Of course, they’re also ticked off and may well blame their broker for losing the house, so the trick for the broker is to hold on to them through the (bidding war) process and then, sell them something else.

So far this year there have been far too few bidding wars (that I’m aware of), but here are two properties that went “several hundred thousand” over their asking price. When they close, I’ll post an update.

17 Welwyn Road, Riverside, very impressive Ken Bacco-built 2006 (w/2017 updating) shingle-style. Asked $4.1M, went to bidding war…   List: Krissy Blake    Sell: Jane Basham

 

P.S. These happen to be Riverside examples, but I’m happy to say, mid-country Greenwich is also selling well lately.

 

 

 

Finally! The Market Heats Up

6 Ford Lane, Old Greenwich, waterfront house w/extra lot, asked $7.5M, one week later, DEAL.
list: Steve Archino
sell: Dena Zarra

Long before the Greenwich MLS publishes reports of deals under contract, there is “scuttlebutt” among us brokers. Are you busy? Are you showing lots of stuff? What happened last weekend, how many people did you take out?
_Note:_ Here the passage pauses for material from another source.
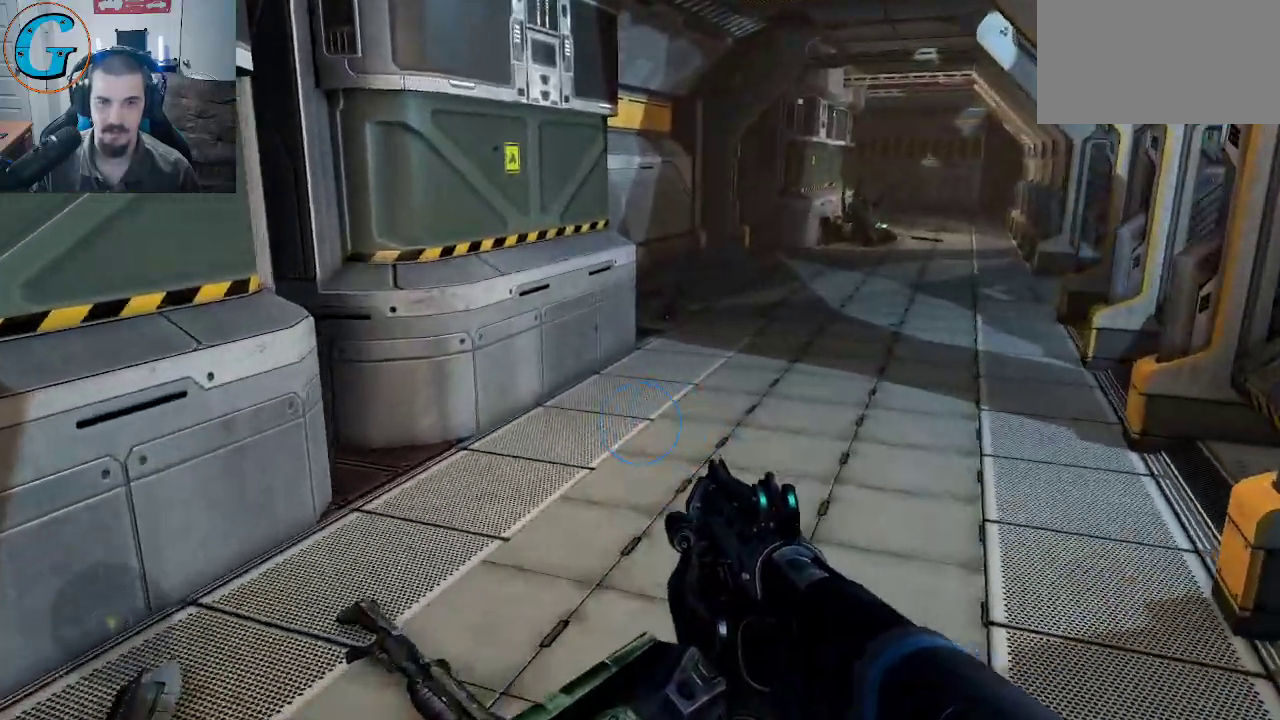
{"keys": ["w"], "mouse": [], "mouse_move": "still", "events": [[384, "a", "up"]]}
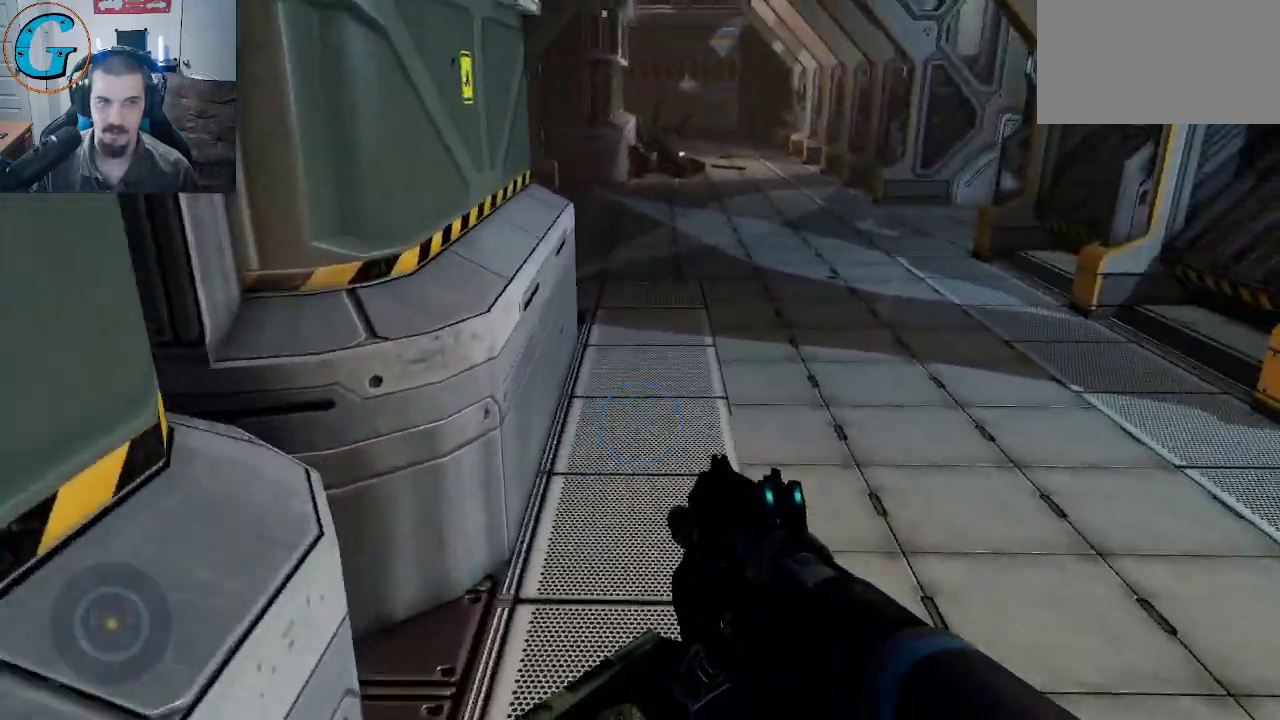
{"keys": ["w"], "mouse": [], "mouse_move": "still", "events": [[117, "d", "down"], [267, "d", "up"]]}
Until very recently, the usual answer was zip, zero, nada, but now, suddenly, I am getting reliable reports of genuine…dare I say it?…busy-ness among my compañeros (at various firms). And it’s not because of this warm weather, the deals I’m hearing about clearly started in the last two weeks.

Here are two very fresh examples: 6 Ford Lane, Old Greenwich waterfront, $7,500,000. 1986 house with some updating, land size .71 acres, which includes an adjacent vacant parcel of .29 acres. Part of the house is in the flood-zone (oh no!), but the first-floor’s at 20 feet, so gimmie a break… if that worries you, you need to undergo years of analysis. Anyway, perpetual market-worrier Archino puts this baby on Feb. 13th and had a done deal in SEVEN DAYS. Hot enough for ya?

Second example:

8 Mayo Avenue, Greenwich, $2,695,000. In the heart of Belle Haven, but….not in Association. Nevertheless, instant deal with multiple bids.
list: Kristy De La Sierra
sell: Blake Delany

8 Mayo Avenue* , Belle Haven section of Greenwich, but not in Belle Haven Association (oh no!),  $2,695,000. Great old 1944 brick colonial, some updating, .57 acres, got a deal in about a week, three bidders!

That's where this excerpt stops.